Mehmet Ali Agca, who attempted to assassinate Pope John Paul II in 1981, putting the blame afterwards on the Bulgarian secret service, has now alleged that the Vatican government has masterminded the move.
"The Vatican government decided on the Pope's assassination," Agca told Turkey's state-run television in his first interview in his native country since his release.
"They planned and organised it. The order to shoot the Pope was given by Vatican secretary, Cardinal Agostino Casaroli."
Agca's accusation is just one of many he has made since he met a forgiving Pope John Paul II in 1983. Once he claimed a connection to a Palestinian group, but later blamed the Bulgarian secret service.
Mehmet Ali Agca was released from jail in Turkey at the beginning of the year and promptly proclaimed that he is "the Christ eternal".
Agca served 19 years in an Italian prison for shooting John Paul, and another 10 years in Turkey for the earlier murder of a Turkish newspaper editor. The pope met and forgave Agca in 1983 while the gunman was serving his sentence.
In 1981, John Paul II was shot and critically wounded in St Peter's Square by Agca, an expert gunman. Agca alleged he had been commissioned to do so by the Bulgarian secret service acting on the orders of the Soviet KGB, which feared the pontiff would encourage anti-communist revolt.
Three Turks and three Bulgarians charged with conspiring with Agca were acquitted by an Italian court for lack of evidence.
Calls for taking the Turkish gunman to court has been given a new boost in Bulgaria after his release in a bid to dismiss any suspicion of the country's involvement in the pope assassination attempt.
Bulgarian Sergei Antonov, who was arrested after the shooting and held for more than three years in Italy, was acquitted over lack of evidence. At the time of the arrest Antonov was 32 and worked as a former manager in the Rome office of Balkan Air.

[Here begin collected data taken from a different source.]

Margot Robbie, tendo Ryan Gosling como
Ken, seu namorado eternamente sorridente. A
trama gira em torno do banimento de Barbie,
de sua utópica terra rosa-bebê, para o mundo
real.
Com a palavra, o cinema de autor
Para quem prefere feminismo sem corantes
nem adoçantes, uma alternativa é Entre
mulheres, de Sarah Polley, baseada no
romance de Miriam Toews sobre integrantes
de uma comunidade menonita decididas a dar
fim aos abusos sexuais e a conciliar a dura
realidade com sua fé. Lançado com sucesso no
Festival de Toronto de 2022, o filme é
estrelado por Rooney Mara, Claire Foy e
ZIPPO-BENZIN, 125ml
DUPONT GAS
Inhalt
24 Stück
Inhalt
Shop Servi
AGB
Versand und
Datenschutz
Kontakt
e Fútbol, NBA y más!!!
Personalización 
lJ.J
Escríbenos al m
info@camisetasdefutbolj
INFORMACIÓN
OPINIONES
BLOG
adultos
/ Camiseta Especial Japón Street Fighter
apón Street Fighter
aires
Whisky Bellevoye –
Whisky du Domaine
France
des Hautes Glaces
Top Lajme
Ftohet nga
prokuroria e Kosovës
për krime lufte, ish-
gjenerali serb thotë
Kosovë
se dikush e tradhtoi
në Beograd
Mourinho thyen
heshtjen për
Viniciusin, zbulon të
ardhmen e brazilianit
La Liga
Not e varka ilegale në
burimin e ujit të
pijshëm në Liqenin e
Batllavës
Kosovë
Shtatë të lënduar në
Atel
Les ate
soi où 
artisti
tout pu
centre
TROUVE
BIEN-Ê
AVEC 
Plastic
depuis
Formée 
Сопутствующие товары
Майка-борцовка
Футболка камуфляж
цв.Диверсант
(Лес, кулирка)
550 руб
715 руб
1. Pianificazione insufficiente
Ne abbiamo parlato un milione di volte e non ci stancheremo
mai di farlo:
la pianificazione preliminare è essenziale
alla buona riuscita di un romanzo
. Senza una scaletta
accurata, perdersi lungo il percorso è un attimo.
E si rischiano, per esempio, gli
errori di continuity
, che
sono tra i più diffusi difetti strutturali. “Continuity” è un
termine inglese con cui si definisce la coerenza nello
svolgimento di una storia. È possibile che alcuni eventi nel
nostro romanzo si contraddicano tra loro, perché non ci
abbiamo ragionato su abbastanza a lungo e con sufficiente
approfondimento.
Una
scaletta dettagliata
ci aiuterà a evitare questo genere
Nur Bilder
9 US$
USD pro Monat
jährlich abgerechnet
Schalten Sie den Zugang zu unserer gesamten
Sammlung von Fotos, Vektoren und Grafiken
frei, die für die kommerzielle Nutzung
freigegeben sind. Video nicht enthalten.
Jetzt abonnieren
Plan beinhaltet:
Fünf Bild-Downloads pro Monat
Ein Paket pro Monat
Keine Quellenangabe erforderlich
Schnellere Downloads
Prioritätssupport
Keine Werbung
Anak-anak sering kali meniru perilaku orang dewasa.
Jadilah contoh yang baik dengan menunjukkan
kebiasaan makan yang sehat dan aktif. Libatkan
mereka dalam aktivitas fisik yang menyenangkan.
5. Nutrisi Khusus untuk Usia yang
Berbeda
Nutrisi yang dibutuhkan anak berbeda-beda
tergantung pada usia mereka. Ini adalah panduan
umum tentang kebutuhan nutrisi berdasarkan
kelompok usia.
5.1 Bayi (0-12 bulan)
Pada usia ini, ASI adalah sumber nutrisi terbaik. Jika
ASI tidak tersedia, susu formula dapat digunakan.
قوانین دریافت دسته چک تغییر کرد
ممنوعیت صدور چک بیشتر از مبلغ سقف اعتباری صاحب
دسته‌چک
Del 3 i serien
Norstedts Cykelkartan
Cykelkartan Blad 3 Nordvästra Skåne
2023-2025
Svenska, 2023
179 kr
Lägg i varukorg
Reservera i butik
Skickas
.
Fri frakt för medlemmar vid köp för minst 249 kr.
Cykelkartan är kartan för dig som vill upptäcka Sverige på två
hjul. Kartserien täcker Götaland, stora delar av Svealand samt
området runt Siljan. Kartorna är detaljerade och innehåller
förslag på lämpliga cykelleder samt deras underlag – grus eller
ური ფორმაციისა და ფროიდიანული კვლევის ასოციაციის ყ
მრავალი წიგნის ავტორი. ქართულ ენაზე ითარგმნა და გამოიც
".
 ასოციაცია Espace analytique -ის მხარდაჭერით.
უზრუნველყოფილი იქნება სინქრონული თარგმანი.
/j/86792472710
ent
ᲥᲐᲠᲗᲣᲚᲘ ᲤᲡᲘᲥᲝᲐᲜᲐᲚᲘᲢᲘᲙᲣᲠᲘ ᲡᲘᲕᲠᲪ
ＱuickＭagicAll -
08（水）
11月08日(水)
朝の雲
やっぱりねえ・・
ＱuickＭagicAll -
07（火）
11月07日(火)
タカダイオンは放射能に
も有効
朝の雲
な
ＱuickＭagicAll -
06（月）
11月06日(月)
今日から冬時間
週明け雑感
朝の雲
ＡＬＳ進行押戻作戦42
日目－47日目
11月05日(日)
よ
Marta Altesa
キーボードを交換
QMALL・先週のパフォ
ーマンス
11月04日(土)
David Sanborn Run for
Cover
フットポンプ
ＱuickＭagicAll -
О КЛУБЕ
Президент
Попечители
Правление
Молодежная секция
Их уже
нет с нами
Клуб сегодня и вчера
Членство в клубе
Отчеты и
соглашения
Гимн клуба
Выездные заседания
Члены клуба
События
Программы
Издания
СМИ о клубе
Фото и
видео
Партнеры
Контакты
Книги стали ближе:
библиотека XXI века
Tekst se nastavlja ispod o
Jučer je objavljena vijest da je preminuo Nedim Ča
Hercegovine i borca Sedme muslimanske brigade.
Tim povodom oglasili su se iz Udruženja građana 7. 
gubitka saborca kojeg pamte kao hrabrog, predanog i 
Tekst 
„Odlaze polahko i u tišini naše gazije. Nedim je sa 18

Shattered and physically damaged, he returned to Bulgaria unable to carry on a conversation or concentrate on complex tasks, symptoms his friends say came from the use of psychotropic drugs in his interrogation.
Antonov died alone and forgotten in his small flat in Bulgaria and it was only after a couple of days that his body was found.
The series of rambling letters from prison, through which Agca has fed suggestions that he is mentally disturbed, prompting many in Bulgaria to see him as a sly liar, playing the fool, a dangerous megalomaniac.
Agca has received more than 50 offers from foreign publishers and movie-makers, eager to buy his story and has every chance to turn to a media star.
The Bulgarian connection, the Vatican or Mossad, the notorious Israeli intelligence - these all are possible topics in his new version of "the truth", many Bulgarians say.